Furthermore, two-dimensional states can be used as model systems for the investigation of fundamental questions in solid state physics, as e.g. the influence of electron-electron and electron-phonon interactions to the electronic structure. Recently, in the context of spintronics applications one has discussed a new type of (non-magnetic) materials where the surface states show a large Rashba splitting because of a strong spin-orbit coupling. This can be seen, e.g., in Fermi surface of a Bi/Ag(111) surface alloy, measured by ARPES (see figure), where the spin-degeneracy is lifted.

H. Bentmann et al., Europhys. Lett. 87, 37003 (2009).

Surface quality and characterisation

Many of the studies in EP7 are based on a careful structural and electronic characterisation of surfaces, in particular when they are prepared by techniques (MBE, sputtering, etc.). An example for a “classical” application of the available experimental techniques is the systematic investigation of x-ray optics, where the cleanliness of the surface is critical in industrial lithographic processes. Disturbances in Low Energy Electron Diffraction (LEED) patterns taken from the surface of a Ru single crystal as a model system, e.g., indicate the presence of contaminants (left) which can be removed after a rigorous cleaning procedure (middle).

As an example for high resolution SPA-LEED, the right figure displays the measurement of a single monolayer of PTCDA molecules on a Ag (111), which shows a lot of details in the diffraction pattern, containing information about geometry, island size, or film quality. This information can be completed by scanning probe measurements like AFM (Atomic Force Microscopy) or STM (scanning tunneling microscopy).

Cooperation with Astrium GmbH

The cooperation between Astrium GmbH, an European Aeronautic Defence and Space (EADS) company, and the Department of Experimental Physics 7 (EP 7) of the University of Würzburg has been established in the frame of the European Space Agencies (ESA) Laser Interferometer Space Antenna (LISA) Pathfinder satellite mission.

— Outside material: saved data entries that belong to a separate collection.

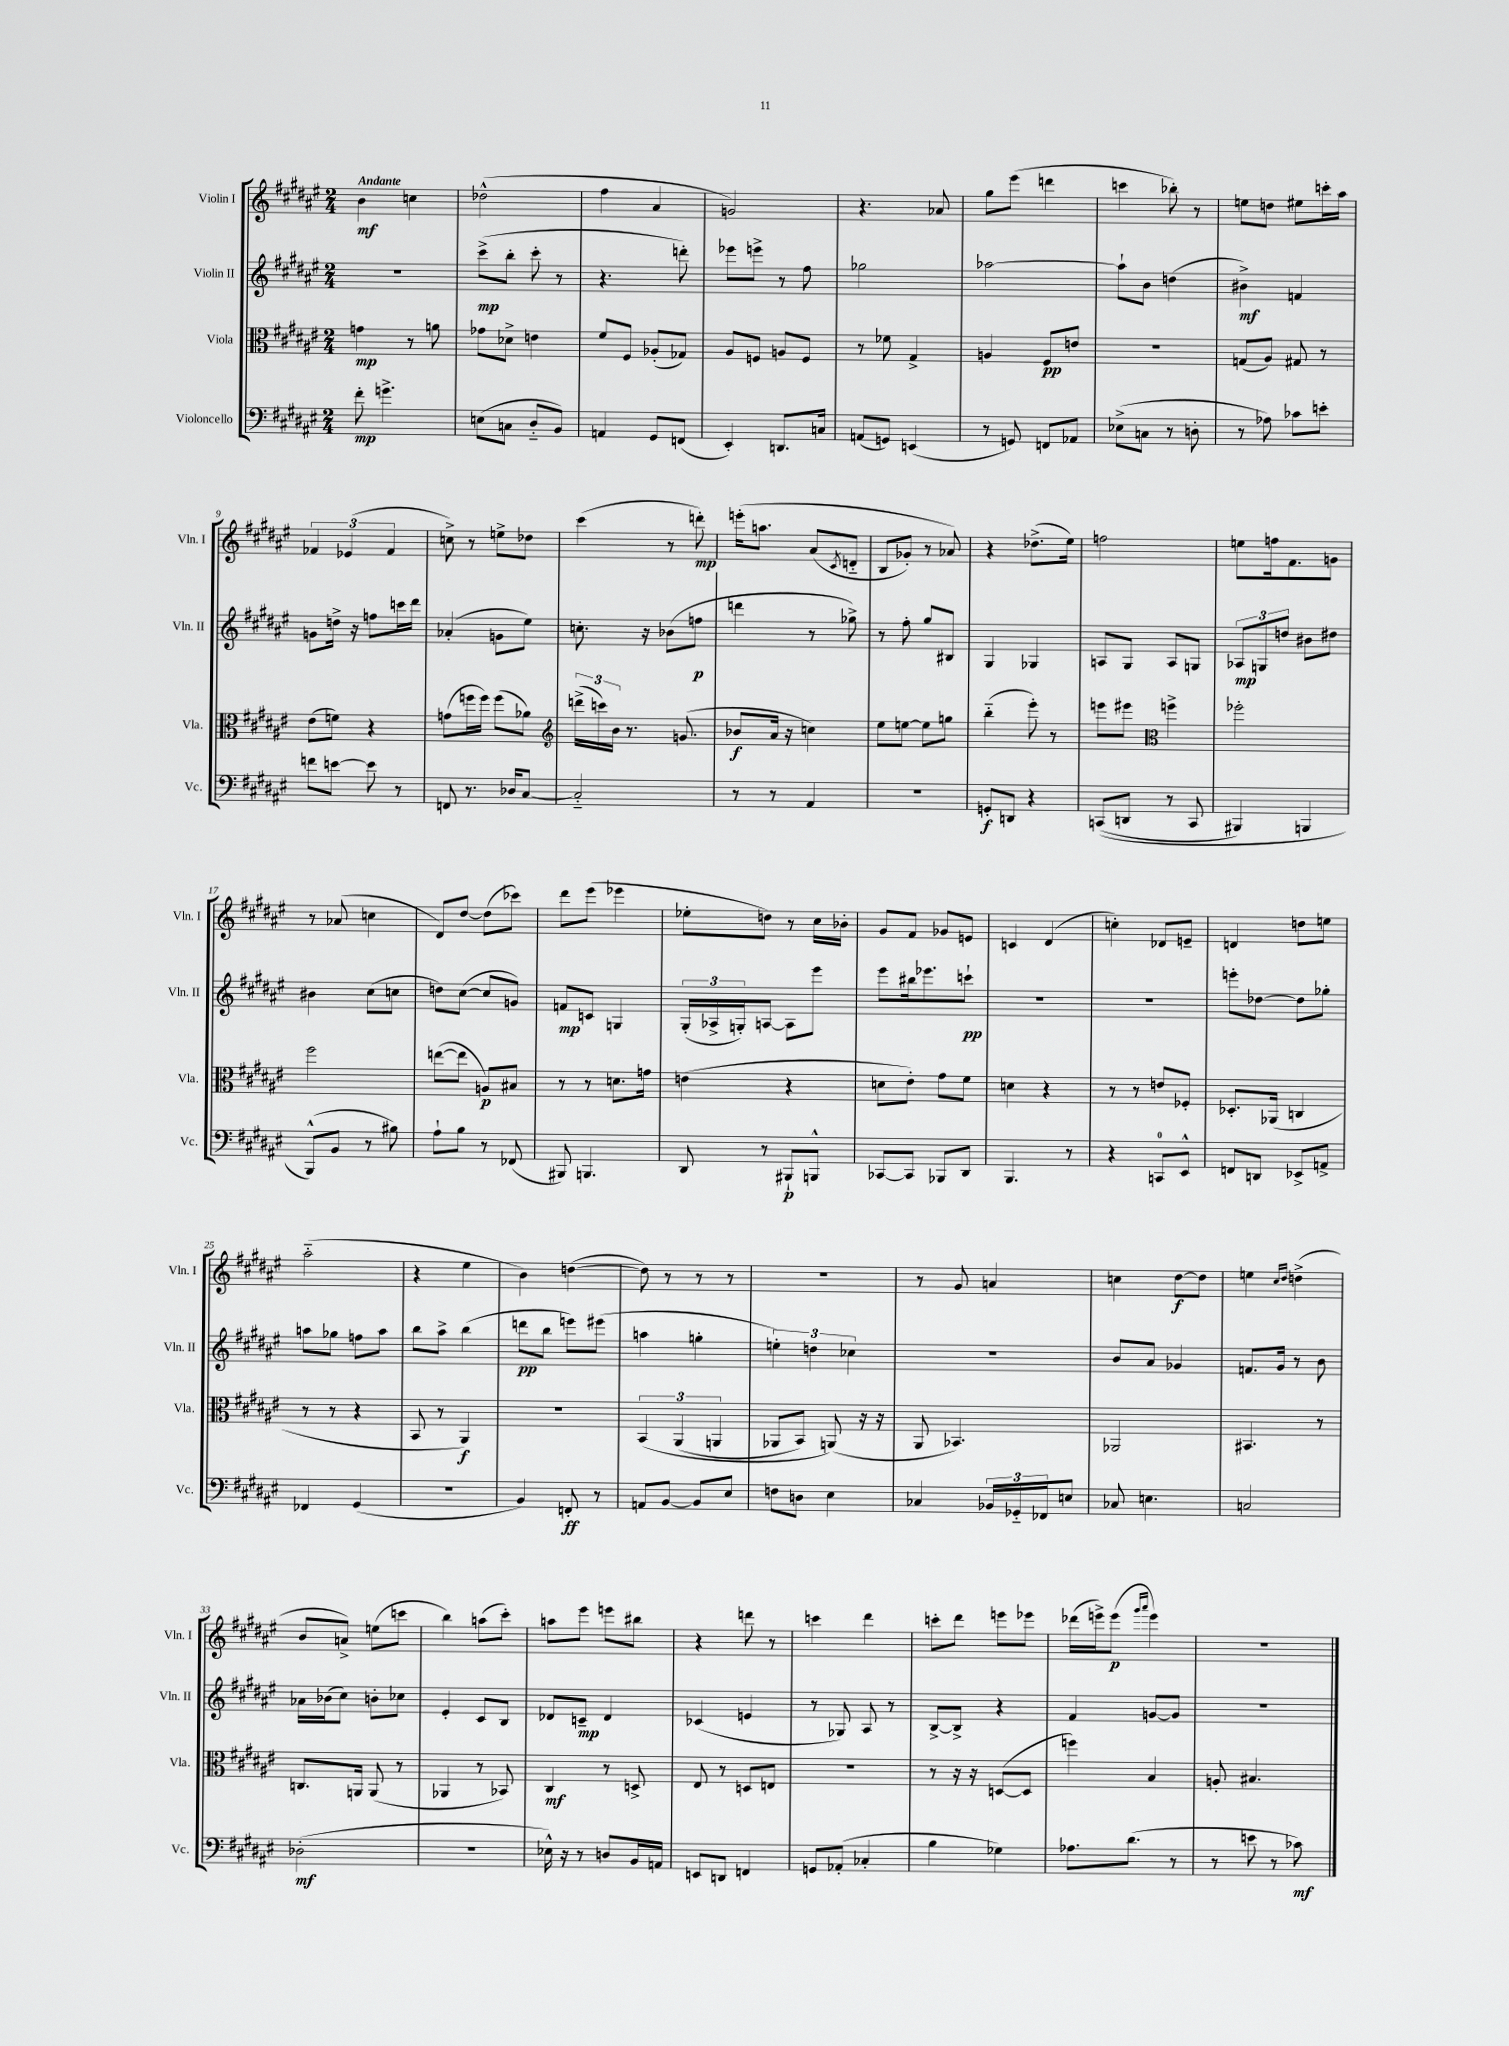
<<
\new StaffGroup <<
\new Staff = "s0" \with { instrumentName = "Violin I" shortInstrumentName = "Vln. I" } {
    \clef treble \key fis \major \numericTimeSignature \time 2/4 \tempo "Andante"
    b'4\mf c''4 |
    des''2-^( |
    fis''4 ais'4 |
    g'2) |
    r4. aes'8 |
    gis''8 eis'''8( d'''4 |
    c'''4 bes''8-.) r8 |
    e''8 d''8 eis''8 c'''16-. ais''16 |
    \tuplet 3/2 { fes'4 ees'4( fes'4 } |
    c''8->) r8 e''8-> des''8 |
    cis'''4( r8 d'''8-.\mp) |
    e'''16-.\( a''8. ais'8( \acciaccatura { cis'8 } d'8-_ |
    b8 ges'8-.) r8 aes'8\) |
    r4 des''8.->( eis''16) |
    f''2 |
    e''8 f''16 fis'8. g'8 |
    r8 aes'8( c''4 |
    dis'8) dis''8~ dis''8( ces'''8) |
    dis'''8 eis'''8( ees'''4 |
    ees''8-. d''8) r8 cis''16 bes'16-. |
    gis'8 fis'8 ges'8 e'8 |
    c'4 dis'4( |
    c''4-.) des'8 e'8-- |
    d'4 d''8 e''8 |
    ais''2-_( |
    r4 eis''4 |
    b'4) d''4~( |
    d''8) r8 r8 r8 |
    R2 |
    r8 gis'8 a'4 |
    c''4 dis''8~\f dis''8 |
    e''4 \grace { cis''16 dis''16 } d''4->( |
    b'8 a'8->) e''8( c'''8 |
    b''4) a''8( cis'''8-.) |
    a''8 eis'''8 e'''8 bis''8 |
    r4 d'''8 r8 |
    c'''4 dis'''4 |
    c'''8-. dis'''8 e'''8 ees'''8 |
    des'''16( e'''16->) e'''8\p( \grace { gis'''16 ais'''16 } e'''4) |
    R2 \bar "|." |
}
\new Staff = "s1" \with { instrumentName = "Violin II" shortInstrumentName = "Vln. II" } {
    \clef treble \key fis \major \numericTimeSignature \time 2/4
    r2 |
    cis'''8->\mp( b''8-. cis'''8-. r8 |
    r4. d'''8-.) |
    ees'''8 e'''8-> r8 fis''8 |
    ges''2 |
    aes''2~ |
    aes''8-! b'8 d''4( |
    bis'4->\mf) f'4 |
    g'8 d''16-> r16 f''8 c'''16 dis'''16 |
    aes'4-.( g'8 eis''8) |
    c''8.-. r16 bes'8( f''8\p |
    d'''4 r8 ges''8->) |
    r8 fis''8-. gis''8 bis8 |
    gis4 ges4 |
    a8 gis8 a8 g8 |
    \tuplet 3/2 { aes8\mp g8 d''8 } bis'8 dis''8 |
    bis'4 cis''8( c''8 |
    d''8) cis''8~( cis''8 g'8) |
    f'8\mp c'8 g4 |
    \tuplet 3/2 { gis16-.( aes16-> g16-.) } a8~ a8 eis'''8 |
    eis'''8 bis''16 ees'''8. c'''8-!\pp |
    R2 |
    R2 |
    e'''8-. des''8~ des''8 ges''8-. |
    a''8 ges''8 f''8 a''8 |
    b''8 ais''8-> b''4( |
    d'''8\pp b''8 e'''8) eis'''8( |
    a''4 g''4-. |
    \tuplet 3/2 { e''4-.) d''4 ces''4 } |
    R2 |
    b'8 ais'8 ges'4 |
    f'8. gis'16 r8 b'8 |
    aes'16 bes'16( cis''8) b'8-. ces''8 |
    eis'4-. cis'8 b8 |
    des'8 c'8--\mp des'4 |
    ces'4( e'4 |
    r8 ges8) ais8 r8 |
    b8~-> b8-> r4 |
    fis'4 g'8~ g'8 |
    r2 \bar "|." |
}
\new Staff = "s2" \with { instrumentName = "Viola" shortInstrumentName = "Vla." } {
    \clef alto \key fis \major \numericTimeSignature \time 2/4
    g'4\mp r8 a'8 |
    ges'8 des'8-> e'4 |
    fis'8 fis8 aes8-.( ges8) |
    ais8 f8 a8 f8 |
    r8 fes'8 gis4-> |
    a4 fis8\pp e'8 |
    r2 |
    g8( ais8) gis8 r8 |
    eis'8( f'8) r4 |
    g'8( f''16 f''16) f''8( aes'8) |
    \clef treble \tuplet 3/2 { d'''16->( c'''16) b'16 } r8. g'8.( |
    bes'8\f ais'16 r16 c''4) |
    eis''8 e''8~ e''8 g''8 |
    b''4-_( eis'''8-.) r8 |
    e'''8 eis'''8 \clef alto f''4-> |
    fes''2-. |
    fis''2 |
    e''8~( e''8 a8\p) bis8 |
    r8 r8 d'8. g'16 |
    e'4( r4 |
    d'8 eis'8-.) gis'8 fis'8 |
    d'4 r4 |
    r8 r8 e'8 fes8-. |
    des8.-. aes,16( c4 |
    r8 r8 r4 |
    b,8 r8 ais,4\f) |
    R2 |
    \tuplet 3/2 { b,4\( ais,4( a,4 } |
    aes,8 b,8) a,8(\) r16 r16 |
    ais,8 bes,4.) |
    aes,2 |
    bis,4. r8 |
    c8. a,16 a,8( r8 |
    aes,4 r8 bes,8) |
    cis4\mf r8 d8-> |
    eis8 r8 d8 e8 |
    R2 |
    r8 r16 r16 d8~( d8 |
    f''4) b4 |
    a8-. bis4. \bar "|." |
}
\new Staff = "s3" \with { instrumentName = "Violoncello" shortInstrumentName = "Vc." } {
    \clef bass \key fis \major \numericTimeSignature \time 2/4
    fis'8-.\mp g'4.-> |
    e8( c8 dis8-_ b,8) |
    a,4 gis,8 f,8( |
    eis,4-.) d,8. c16 |
    a,8( g,8) e,4( |
    r8 g,8) f,8 aes,8 |
    ees8->( c8 r8 d8-. |
    r8 aes8) ces'8 e'8-. |
    f'8 e'8~ e'8 r8 |
    f,8 r8. des16 cis8~ |
    cis2-_ |
    r8 r8 ais,4 |
    R2 |
    g,8-.\f d,8 r4 |
    c,8(\( d,8 r8 c,8 |
    bis,,4) b,,4 |
    b,,8-^(\) b,8 r8 bis8) |
    ais8-! b8 r8 fes,8( |
    bis,,8) b,,4. |
    dis,8 r8 bis,,8-!\p b,,8-^ |
    ces,8~ ces,8 bes,,8 dis,8 |
    b,,4. r8 |
    r4 c,8-0 eis,8-^ |
    f,8 d,8 ees,8-> a,8-> |
    fes,4 gis,4( |
    R2 |
    b,4) f,8-.\ff r8 |
    a,8 b,8~ b,8 eis8 |
    f8 d8 eis4 |
    ces4 \tuplet 3/2 { bes,16 ges,16-_ fes,16 } e8 |
    ces8 e4. |
    c2 |
    des2-.\mf( |
    r2 |
    ees16-^) r16 r8 d8 b,16 a,16 |
    e,8 d,8 f,4 |
    g,8 aes,8-.( ces4-. |
    b4 ges4) |
    aes8. dis'8.( r8 |
    r8 e'8 r8 ces'8\mf) \bar "|." |
}
>>
>>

LISA Pathfinder, which will be launched into orbit in 2014, is a precursor mission aimed at demonstrating key technologies for future space-based gravitational wave detectors such as LISA.

The collaboration supported the goal of engineering a robust and effective mechanism of discharging the performance critical components inside the satellite, by selective manipulation of the components gold surfaces. The challenge for the University of Würzburg was to measure and characterize the effects of surface manipulation techniques like Argon ion bombardment, and the effect of different coatings or adsorbants. During the measurement campaign diverse methods commonly used in surface science, such as low energy electron diffraction (LEED) or X-ray photoelectron spectroscopy (XPS) have been utilized. EP 7 manufactured their own coatings as well as analyzed representative gold coatings as they are used inside of the satellite. To simulate the surrounding conditions of the surfaces in space, all experiments took place in an ultra-high vacuum (UHV) chamber at pressures below 10^-9 mbar.